The exercise.
Find each line of the material below that contains the string "track", and copy those lines out in full.

Stored records:
____

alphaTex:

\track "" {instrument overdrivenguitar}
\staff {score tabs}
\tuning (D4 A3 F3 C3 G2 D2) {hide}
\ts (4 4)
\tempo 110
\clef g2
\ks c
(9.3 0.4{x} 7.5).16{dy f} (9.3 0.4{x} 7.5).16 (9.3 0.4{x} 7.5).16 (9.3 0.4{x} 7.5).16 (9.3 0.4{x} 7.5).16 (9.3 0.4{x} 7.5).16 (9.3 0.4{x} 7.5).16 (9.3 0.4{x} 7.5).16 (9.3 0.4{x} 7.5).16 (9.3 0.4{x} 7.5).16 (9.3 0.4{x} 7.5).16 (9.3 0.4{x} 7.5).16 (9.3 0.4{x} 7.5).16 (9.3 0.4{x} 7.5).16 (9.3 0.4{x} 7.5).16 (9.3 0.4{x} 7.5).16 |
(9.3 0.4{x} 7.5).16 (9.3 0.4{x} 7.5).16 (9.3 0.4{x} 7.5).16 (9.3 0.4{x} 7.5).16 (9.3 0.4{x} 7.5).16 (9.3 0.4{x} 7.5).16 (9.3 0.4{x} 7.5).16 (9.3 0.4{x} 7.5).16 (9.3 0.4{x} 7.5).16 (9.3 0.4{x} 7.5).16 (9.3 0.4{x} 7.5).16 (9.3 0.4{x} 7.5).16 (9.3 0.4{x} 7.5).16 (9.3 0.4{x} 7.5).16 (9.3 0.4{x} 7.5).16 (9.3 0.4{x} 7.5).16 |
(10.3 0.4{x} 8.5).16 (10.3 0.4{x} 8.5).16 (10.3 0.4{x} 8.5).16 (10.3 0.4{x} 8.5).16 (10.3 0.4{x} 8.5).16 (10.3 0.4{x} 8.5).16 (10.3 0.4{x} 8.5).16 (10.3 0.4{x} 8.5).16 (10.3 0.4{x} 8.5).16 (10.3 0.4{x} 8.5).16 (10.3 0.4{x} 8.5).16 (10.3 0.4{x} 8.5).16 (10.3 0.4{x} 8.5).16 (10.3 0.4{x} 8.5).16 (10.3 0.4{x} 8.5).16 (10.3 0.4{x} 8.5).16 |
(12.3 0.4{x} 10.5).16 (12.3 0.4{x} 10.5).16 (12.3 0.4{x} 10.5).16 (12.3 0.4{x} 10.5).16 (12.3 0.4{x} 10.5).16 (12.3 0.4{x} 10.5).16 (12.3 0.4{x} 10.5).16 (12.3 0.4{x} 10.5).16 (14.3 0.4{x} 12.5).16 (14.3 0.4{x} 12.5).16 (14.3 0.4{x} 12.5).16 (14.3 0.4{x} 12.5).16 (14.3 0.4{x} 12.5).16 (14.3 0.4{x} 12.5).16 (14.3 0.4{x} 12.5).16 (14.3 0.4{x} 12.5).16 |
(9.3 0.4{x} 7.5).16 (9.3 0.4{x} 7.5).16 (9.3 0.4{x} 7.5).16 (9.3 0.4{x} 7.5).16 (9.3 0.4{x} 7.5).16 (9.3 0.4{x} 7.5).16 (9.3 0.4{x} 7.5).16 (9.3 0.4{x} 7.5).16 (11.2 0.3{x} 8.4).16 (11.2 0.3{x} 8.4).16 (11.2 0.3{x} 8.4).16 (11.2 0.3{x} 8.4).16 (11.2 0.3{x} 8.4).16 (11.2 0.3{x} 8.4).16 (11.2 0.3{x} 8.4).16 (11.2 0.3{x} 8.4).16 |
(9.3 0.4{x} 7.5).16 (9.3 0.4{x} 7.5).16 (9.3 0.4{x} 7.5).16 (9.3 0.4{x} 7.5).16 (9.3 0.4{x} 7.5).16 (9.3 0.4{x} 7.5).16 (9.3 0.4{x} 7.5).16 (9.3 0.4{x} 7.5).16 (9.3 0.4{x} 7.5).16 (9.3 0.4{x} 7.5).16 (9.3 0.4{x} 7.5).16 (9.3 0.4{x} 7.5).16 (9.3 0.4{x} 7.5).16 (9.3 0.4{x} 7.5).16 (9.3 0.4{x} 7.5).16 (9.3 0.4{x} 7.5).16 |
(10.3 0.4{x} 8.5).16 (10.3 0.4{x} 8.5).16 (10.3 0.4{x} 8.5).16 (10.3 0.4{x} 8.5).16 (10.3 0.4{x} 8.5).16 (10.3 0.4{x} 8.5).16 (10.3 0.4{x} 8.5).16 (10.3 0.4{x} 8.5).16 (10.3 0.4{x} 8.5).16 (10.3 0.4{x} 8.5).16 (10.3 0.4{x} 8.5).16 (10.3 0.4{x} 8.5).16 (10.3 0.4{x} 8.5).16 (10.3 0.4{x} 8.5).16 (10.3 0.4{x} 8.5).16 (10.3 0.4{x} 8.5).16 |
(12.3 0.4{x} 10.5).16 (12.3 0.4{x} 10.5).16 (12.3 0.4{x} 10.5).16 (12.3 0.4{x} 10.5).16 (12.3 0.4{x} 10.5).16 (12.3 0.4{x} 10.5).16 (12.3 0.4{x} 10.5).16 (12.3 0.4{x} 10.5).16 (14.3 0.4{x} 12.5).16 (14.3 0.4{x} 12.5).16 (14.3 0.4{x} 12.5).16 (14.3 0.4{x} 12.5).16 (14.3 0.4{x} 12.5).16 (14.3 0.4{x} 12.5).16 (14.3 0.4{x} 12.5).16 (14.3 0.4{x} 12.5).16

____

Exercise result.
\track "" {instrument overdrivenguitar}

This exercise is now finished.